O ceticismo moderado:

Os resultados céticos de Hume são muito fortes. Não podemos ter uma crença
justificada na uniformidade da Natureza nem na realidade do mundo exterior. Um cético
pirrónico extrairia daqui a conclusão radical de que devemos deixar de acreditar que a
Natureza é uniforme e que o mundo exterior é real. Hume recusa-se a extrair esta
conclusão e é por isso que o seu ceticismo é mitigado ou moderado. Segundo Hume,
não podemos deixar de acreditar que a Natureza é uniforme e que o mundo exterior é
real. Estas crenças fazem parte da natureza humana e na vida quotidiana nós não
conseguimos pensar nem agir na sua ausência. Os argumentos céticos são impotentes
para as destruir.

Análise comparativa das teorias de Descartes e Hume:


Terminamos, este ponto programático, com uma breve comparação entre as
teorias de Descartes e de Hume para explicar o conhecimento, partindo do problema da
origem e do problema possibilidade do conhecimento.
a) A origem do conhecimento: Qual é a origem do conhecimento? A teoria do
conhecimento admite duas fontes principais de conhecimento: a razão e a experiência.
Também Descartes e Hume admitem estas proveniências do conhecimento, mas
conferem-lhes uma primazia diferente na origem do conhecimento. É este desacordo
que permite qualificar o primeiro como um racionalista (razão) e o segundo como um
empirista (empírica = experiência). Segundo Descartes, todo o conhecimento verdadeiro
e infalivelmente justificado encontra o seu fundamento no pensamento ou na razão. É na
intuição racional do cogito que Descartes encontra a primeira certeza e o fundamento a
partir da qual pode deduzir, de uma forma totalmente a priori, todo o conhecimento.
Hume, pelo contrário, encontra na experiência a única fonte do conhecimento.
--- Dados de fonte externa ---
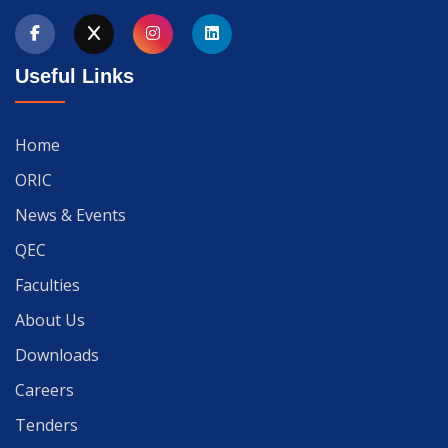
Useful Links
Home
ORIC
News & Events
QEC
Faculties
About Us
Downloads
Careers
Tenders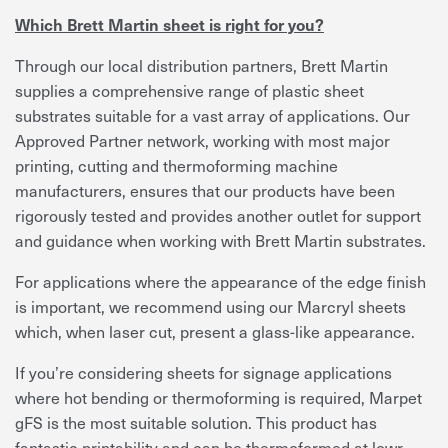
Which Brett Martin sheet is right for you?
Through our local distribution partners, Brett Martin
supplies a comprehensive range of plastic sheet
substrates suitable for a vast array of applications. Our
Approved Partner network, working with most major
printing, cutting and thermoforming machine
manufacturers, ensures that our products have been
rigorously tested and provides another outlet for support
and guidance when working with Brett Martin substrates.
For applications where the appearance of the edge finish
is important, we recommend using our Marcryl sheets
which, when laser cut, present a glass-like appearance.
If you’re considering sheets for signage applications
where hot bending or thermoforming is required, Marpet
gFS is the most suitable solution. This product has
fantastic printability and can be thermoformed at lowr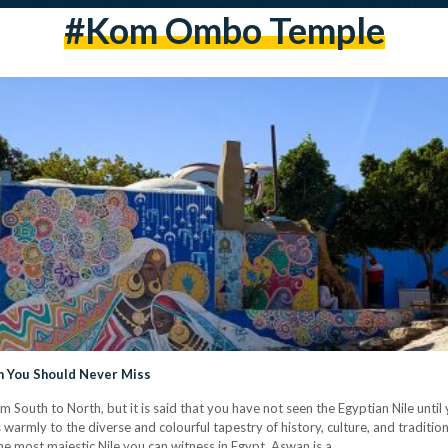
#kom Ombo Temple
on You Should Never Miss
m South to North, but it is said that you have not seen the Egyptian Nile until
s warmly to the diverse and colourful tapestry of history, culture, and traditi
the most majestic Nile you can witness in Egypt, Aswan is a…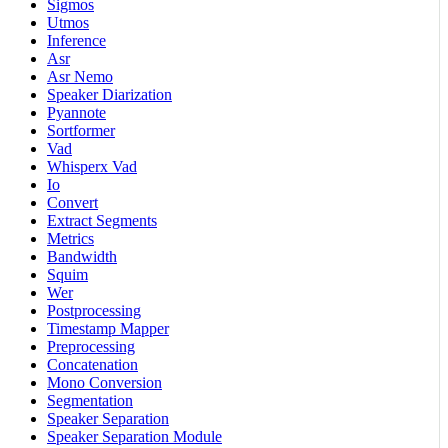
Sigmos
Utmos
Inference
Asr
Asr Nemo
Speaker Diarization
Pyannote
Sortformer
Vad
Whisperx Vad
Io
Convert
Extract Segments
Metrics
Bandwidth
Squim
Wer
Postprocessing
Timestamp Mapper
Preprocessing
Concatenation
Mono Conversion
Segmentation
Speaker Separation
Speaker Separation Module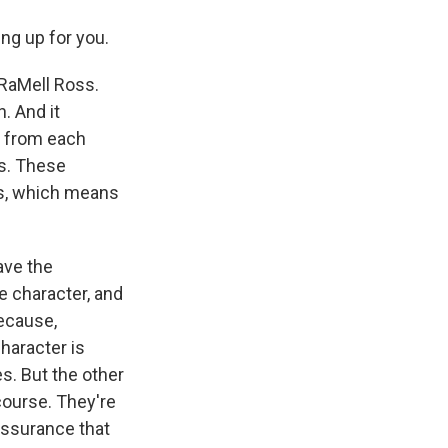
ng up for you.
 RaMell Ross.
n. And it
s from each
es. These
us, which means
ave the
e character, and
because,
character is
es. But the other
course. They're
assurance that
Só a
experiência nos permite saber se as questões de facto são verdadeiras ou falsas. Por si
só, o nosso pensamento consegue apenas estabelecer relações de ideias, mas estas nada
nos dizem acerca do mundo exterior. A experiência é o fundamento do conhecimento e
é a posteriori.

b) Os limites ou possibilidade do conhecimento: Será que sabemos realmente aquilo


que julgamos saber? Será que a nossa pretensão ao conhecimento é possível? Qual é o
valor das representações que temos das coisas? Estas questões levantam, já o sabemos,
o problema da possibilidade ou do valor do conhecimento. Para Descartes, as nossas
pretensões ao conhecimento, sem reflexão, não são válidas. Porém, o conhecimento
verdadeiro é possível. Se partirmos da dúvida metódica e seguirmos o método,
acabamos por descobrir o cogito. Depois, poderemos provar racionalmente que Deus
existe. E Deus, que é bom, garante que o nosso bom senso, quando devidamente
utilizado, pode construir conhecimento. Para Hume, as nossas pretensões ao
conhecimento são infundadas. Apenas conhecemos as nossas próprias perceções.
Porém, quando vamos além da experiência e da memória, das impressões e das ideias,
passamos a apoiar-nos em suposições que não podemos justificar. Nomeadamente na
crença de que a natureza é uniforme, na crença de que os fenómenos se seguem numa
relação de causa e efeito e na crença da realidade do mundo exterior. Como o nosso
conhecimento se apoiam nestas crenças e elas não estão justificadas, podemos inferir
que não podemos constituir conhecimento, porque também ele não está justificado.